Leur service vaillant et leur sacrifice
brillent d'un éclat inégalé.
Je prie pour leur retour sain et sauf,
afin qu'ils puissent jouir de la vie pour laquelle ils se battent.
Merci ; même si nous ne nous sommes pas rencontrés.
Vous faites le sacrifice ultime pour notre pays.
Vous laissez vos familles derrière vous et vous protégez tout le monde.
Puissent vos familles être protégées en votre absence.
Puissiez-vous l'être aussi ; merci.
N'avoir ni famille, ni foyer,
adopté par ceux qui ne partagent ni le sang, ni la cause.
J'arpente les rues où nul lien n'existe,
mais la familiarité assure le réconfort pour poser ma tête... »
(N.d.A. : Le poème ne m'appartient pas !)
Ma voix n'était pas exactement forte, mais grâce aux capacités passives et actives de la harpe que j'utilisais, ma voix ébranlait les âmes ; je ne m'arrêtai pas un instant de jouer de la harpe et les résultats se virent ; ceux qui m'attaquaient s'immobilisèrent complètement.
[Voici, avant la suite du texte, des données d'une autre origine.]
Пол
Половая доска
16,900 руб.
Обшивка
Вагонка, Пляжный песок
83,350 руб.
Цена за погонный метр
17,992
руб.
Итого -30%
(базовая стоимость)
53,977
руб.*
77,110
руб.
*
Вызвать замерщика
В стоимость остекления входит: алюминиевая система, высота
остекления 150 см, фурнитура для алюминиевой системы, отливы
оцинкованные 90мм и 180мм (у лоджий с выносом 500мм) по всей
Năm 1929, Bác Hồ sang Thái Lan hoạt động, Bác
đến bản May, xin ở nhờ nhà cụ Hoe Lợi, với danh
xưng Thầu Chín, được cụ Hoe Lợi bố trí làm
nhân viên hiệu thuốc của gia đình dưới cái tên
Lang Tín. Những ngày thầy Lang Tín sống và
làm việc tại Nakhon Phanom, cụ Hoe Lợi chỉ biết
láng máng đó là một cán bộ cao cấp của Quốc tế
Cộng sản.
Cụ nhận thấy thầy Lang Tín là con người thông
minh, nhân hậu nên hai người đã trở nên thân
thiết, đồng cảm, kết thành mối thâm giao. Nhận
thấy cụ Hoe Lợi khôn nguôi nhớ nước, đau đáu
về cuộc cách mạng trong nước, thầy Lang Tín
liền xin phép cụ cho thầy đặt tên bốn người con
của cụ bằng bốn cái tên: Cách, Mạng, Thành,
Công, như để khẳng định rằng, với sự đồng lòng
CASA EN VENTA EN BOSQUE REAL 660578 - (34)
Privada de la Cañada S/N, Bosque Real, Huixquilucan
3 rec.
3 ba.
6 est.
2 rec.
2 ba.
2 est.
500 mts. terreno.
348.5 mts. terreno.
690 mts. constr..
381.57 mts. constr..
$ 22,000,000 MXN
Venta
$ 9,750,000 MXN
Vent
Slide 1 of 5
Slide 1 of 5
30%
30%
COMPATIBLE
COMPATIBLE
Pas eux seulement ; tous ceux qui regardaient, même le reste des soldats jusqu'aux spectateurs extérieurs, s'arrêtèrent ; aucun son ne se faisait entendre ; tous semblaient happés par le chant ; sans le savoir, des images se mirent à apparaître dans leurs esprits.
Tous virent la scène d'un homme menant l'armée ; tous virent la scène des soldats protégeant leur foyer, leur vie, leur famille par leurs sacrifices ; même certains étudiants à l'esprit faible se mirent à pleurer dans le stade.